McCain hopes that in 2008 pro-life Republicans will remember his pro-life record. But they will know that, regarding presidents and abortion, what matters are Supreme Court nominees. McCain favors judges who think the Constitution is so radically elastic that government regulation of speech about itself is compatible with the First Amendment. So Republican primary voters will wonder: Can President McCain be counted on to nominate justices who would correct such constitutional elasticities as the court's discovery of a virtually unlimited right -- one unnoticed between 1787 and 1973 -- to abortion?
McCain told Imus that he would, if necessary, sacrifice ``quote First Amendment rights'' to achieve ``clean'' government. If on Jan. 20, 2009, he were to swear to defend the Constitution, would he be thinking that the oath refers only to ``the quote Constitution''? And what would that mean?
So do Senators... and so did my son.
One of the proudest days of my life, my son called out of the blue and said, "well dad, I took the oath"....

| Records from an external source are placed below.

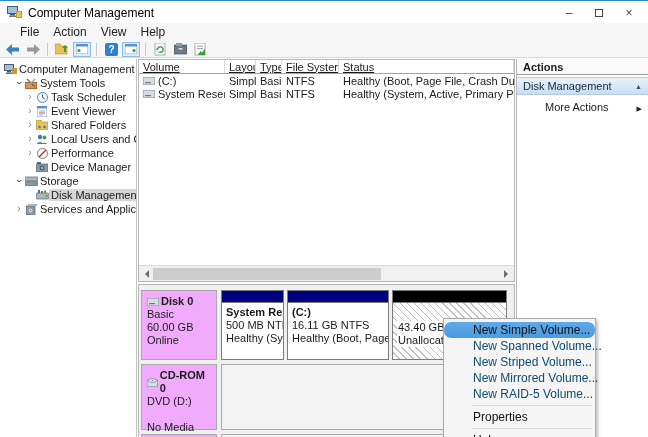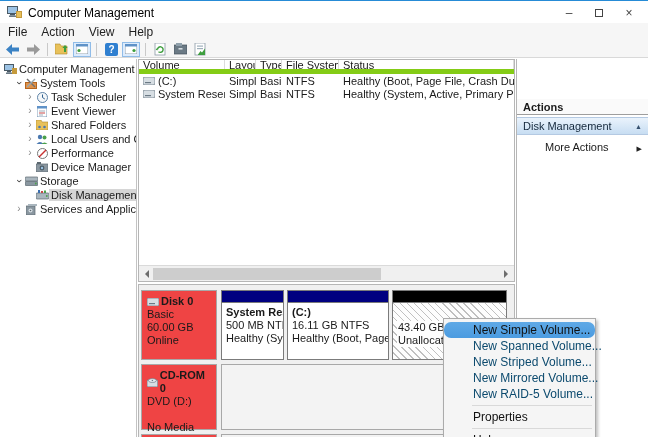--- a/index.html
+++ b/index.html
@@ -21,7 +21,7 @@
   .win-btn.max span { display:block; width:8px; height:8px; border:1px solid #444; }
   
   .menubar { position:absolute; left:0; top:22px; width:100%; height:18px; background:#f6f6f6;
-    display:flex; align-items:center; padding-left:1px; }
+    display:flex; align-items:center; padding-left:13px; }
   .menu-item { padding:2px 7px; font-size:12px; color:#222; }
   
   .toolbar { position:absolute; left:0; top:40px; width:100%; height:17px; background:#f6f6f6;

I'm generally the last guy who wants to interrupt some good McCain bashing, but he wasn't the elected official who signed that asinine bill into law.

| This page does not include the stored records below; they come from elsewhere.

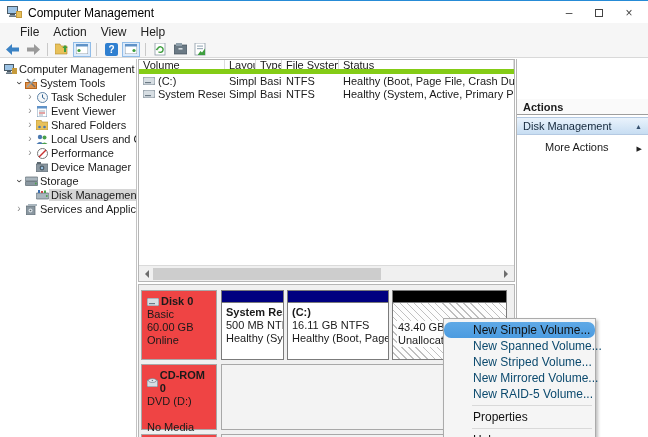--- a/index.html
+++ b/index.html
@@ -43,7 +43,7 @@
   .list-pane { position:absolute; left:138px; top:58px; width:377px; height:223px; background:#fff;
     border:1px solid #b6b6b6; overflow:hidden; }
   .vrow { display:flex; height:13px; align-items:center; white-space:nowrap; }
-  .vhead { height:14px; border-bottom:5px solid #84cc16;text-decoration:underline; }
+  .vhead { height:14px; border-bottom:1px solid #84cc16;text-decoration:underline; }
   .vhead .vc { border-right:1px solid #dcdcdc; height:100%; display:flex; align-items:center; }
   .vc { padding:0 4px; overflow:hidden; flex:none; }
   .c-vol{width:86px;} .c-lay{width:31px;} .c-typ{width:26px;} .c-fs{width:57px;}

I know alot of people who really like this disgrace of a public servant and who would like to see him be president. When I mention the illegal campaign finance "reform" act that he is responsible for most people either agree with him, or their eyes just glaze over. Be afraid.
He is responsible for writing the bill and getting it passed. But don't forget President Bush, he is responsible for allow this illegal piece of garbage to pass by not vetoing it. There is plenty of blame to go around on this one.

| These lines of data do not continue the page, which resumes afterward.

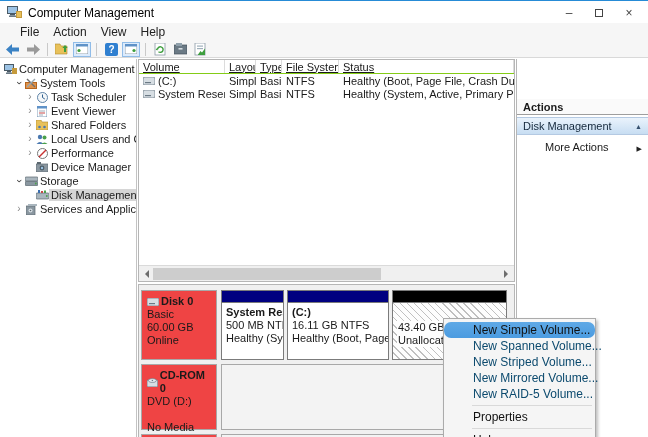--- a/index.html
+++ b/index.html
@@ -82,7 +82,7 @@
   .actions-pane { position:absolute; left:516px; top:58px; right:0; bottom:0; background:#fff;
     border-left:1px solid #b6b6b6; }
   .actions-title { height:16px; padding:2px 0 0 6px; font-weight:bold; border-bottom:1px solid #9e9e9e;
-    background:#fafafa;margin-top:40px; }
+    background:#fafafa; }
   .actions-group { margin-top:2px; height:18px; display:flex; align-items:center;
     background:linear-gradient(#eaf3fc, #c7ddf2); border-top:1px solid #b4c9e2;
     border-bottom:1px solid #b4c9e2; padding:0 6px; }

He actually read it? Man, he could've fooled me. Our points of quarrel start at his views on the First amendment and just keep getting worse as we go down the line.
No doubt.
Correct it was signed by a big government president, but, he WROTE it!.
I fervently believe and hope that the political Republican Primary process will dump this turkey back to Az, FROM WHERE HE CAME. This certifiable idiot has already done extreme and calamitous damage to the Constitution of the US, qualifing himself as a "domestic enemy" with his McCain- Feingold bill that destroyed the first amendmentof the constitution of the US. This guy is one sick puppy.
No more lobbyists, no more groups like HillPac or Soros sticking their noses in elections they have no business being involved in and people would register to vote and become involved because they would have real power. And the politicians like McCain would have their butts at home because that's the only place they could raise $$$.
~LOL~ he hardly ever sets foot in the state.. was here a few days during Easter break and managed to get red in the face (from anger) when he made it to Sun City and started talking open borders. The guy is a Grade A fraud.
Congratulations for a great son.
I voted for GWB twice. And that was for one reason- the war on terror. He is the only president that can lead us in this war. But, I really believe that bush signed this bill as a political maneuver THINKING that SCOTUS would kill it. They killed part of it, but accepted part of it. So this Idiot McCain bill became law of the land. WE CANNOT HAVE THIS TURKEY AS OUR CANDIDATE IN 08! And Guilliani isn't any better! They're both RINO's.
It's obvious that most of our elected officials have no clue what the constitution says nor do they care.
"The Constitution? You mean that paper in the bathroom?"
-John McCain
McCain is correct, the money in politics does corrupt. Remember the "Keating 5"? It was originally SIX. McCain got a pass, Alan Cranston (D-CA) was too sick to be prosecuted, and Don Riegle (D-??) didn't run again. Can't remember the others, all dems. Funny how McCain hinted indirectly that his colleagues can be (or have been) corrupted by money.